The agency stated that the risk of more unsophisticated attacks by the so-called Islamic State group "remains acute” adding that “the increase in the number of jihadist terrorist attacks in 2017 ran parallel to a decrease in in sophistication in their preparation and execution".

This included the attack on London's Westminster Bridge on March 22 last year and a similar attack on London Bridge two months later, when attackers drove vehicles into pedestrians and stabbed bystanders with knives, killing 13 people in total and wounding some 98 others.

Islamic jihadists who carried out such attacks in the EU in 2017 were mainly home-grown, "meaning that they were radicalised in their country of residence without having travelled to join a terrorist group abroad," said Navarette.

He added that in many cases "it becomes a form of personal retaliation against the country that they failed to integrate with."

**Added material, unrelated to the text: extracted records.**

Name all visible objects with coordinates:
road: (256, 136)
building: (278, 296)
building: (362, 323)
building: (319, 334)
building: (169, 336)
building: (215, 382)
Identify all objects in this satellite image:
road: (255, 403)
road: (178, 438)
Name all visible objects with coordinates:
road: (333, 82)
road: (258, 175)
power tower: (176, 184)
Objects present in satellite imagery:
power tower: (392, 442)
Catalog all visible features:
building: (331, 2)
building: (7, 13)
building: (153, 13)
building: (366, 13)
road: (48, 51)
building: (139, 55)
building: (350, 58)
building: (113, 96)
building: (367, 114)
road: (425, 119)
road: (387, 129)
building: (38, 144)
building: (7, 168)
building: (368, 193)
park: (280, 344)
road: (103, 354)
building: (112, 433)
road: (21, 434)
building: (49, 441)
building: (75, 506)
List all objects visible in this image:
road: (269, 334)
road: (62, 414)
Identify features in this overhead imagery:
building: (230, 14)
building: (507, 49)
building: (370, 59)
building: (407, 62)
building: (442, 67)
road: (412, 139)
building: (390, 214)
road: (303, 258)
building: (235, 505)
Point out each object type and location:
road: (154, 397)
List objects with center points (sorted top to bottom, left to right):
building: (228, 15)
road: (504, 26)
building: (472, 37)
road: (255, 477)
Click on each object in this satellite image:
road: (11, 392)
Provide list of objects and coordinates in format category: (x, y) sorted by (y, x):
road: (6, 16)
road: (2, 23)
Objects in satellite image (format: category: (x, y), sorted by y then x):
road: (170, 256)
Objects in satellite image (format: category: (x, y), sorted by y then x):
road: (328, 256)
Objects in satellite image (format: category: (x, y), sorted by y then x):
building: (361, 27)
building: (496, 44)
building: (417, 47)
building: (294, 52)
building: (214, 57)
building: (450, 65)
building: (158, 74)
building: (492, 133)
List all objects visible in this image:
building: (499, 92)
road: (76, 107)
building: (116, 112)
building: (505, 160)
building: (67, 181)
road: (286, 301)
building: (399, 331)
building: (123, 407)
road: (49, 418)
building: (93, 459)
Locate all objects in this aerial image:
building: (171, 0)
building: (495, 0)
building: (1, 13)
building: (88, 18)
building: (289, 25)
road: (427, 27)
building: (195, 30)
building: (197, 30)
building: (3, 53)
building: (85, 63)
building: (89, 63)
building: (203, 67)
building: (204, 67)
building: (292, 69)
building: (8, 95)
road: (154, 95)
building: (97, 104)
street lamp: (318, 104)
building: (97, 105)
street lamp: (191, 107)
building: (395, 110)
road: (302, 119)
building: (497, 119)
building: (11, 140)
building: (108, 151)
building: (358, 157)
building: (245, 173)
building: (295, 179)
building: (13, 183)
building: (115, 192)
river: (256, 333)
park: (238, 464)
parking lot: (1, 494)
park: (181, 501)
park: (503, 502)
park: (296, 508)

Tracking radicalised fighters

Keeping track of returning jihadist fighters remained the key concern of counterterrorism officials.

Of the more than 5,000 Europeans - most from Britain, France, Germany and Belgium - who joined the ranks of fighters in Syria and Iraq, some 1,500 have returned and 1,000 were killed, according to the EU intelligence-sharing body. There is only limited intelligence available about the fate of the rest.

Many fighters have been detained. Some travelled to Malaysia, the Philippines and Libya. Others are thought to be laying low or in third countries like Turkey, he said.

Tougher border controls, surveillance and prosecution in Europe have also dissuaded some from returning, with EU nations making more than 700 arrests linked to jihadi activity in 2017, he said.

The suicide bomber who killed 22 people at an Ariana Grande concert in the English city of Manchester in May 2017 had just returned from Libya. But most recent attacks have been carried out by home-grown jihadists who never went to conflict zones.

As the Islamic State was routed last year from Mosul in Iraq and Raqqa in Syria, it urged followers to carry out attacks at home, rather than travel to its self-declared caliphate.

"Now the message of the Islamic State has changed ... to being more negative and asking for retaliation," Navarrete said.

While lone actors often use tactics that result in fewer victims, they pose a threat that is difficult to prevent. In 2016, a man killed 86 people by driving a truck into a crowd in the Mediterranean city of Nice, France.

"You have to be very, very close to a person in order to take action on the police level to prevent this," Navarrete said. "And the closest you can be to a person right now is not going to the front door, it is going to Facebook, to Twitter."

The IS group is releasing far less new propaganda after years of relying upon it to draw thousands of Europeans to join its cause, but the group's prior online recruitment materials are being recycled or redistributed in other formats.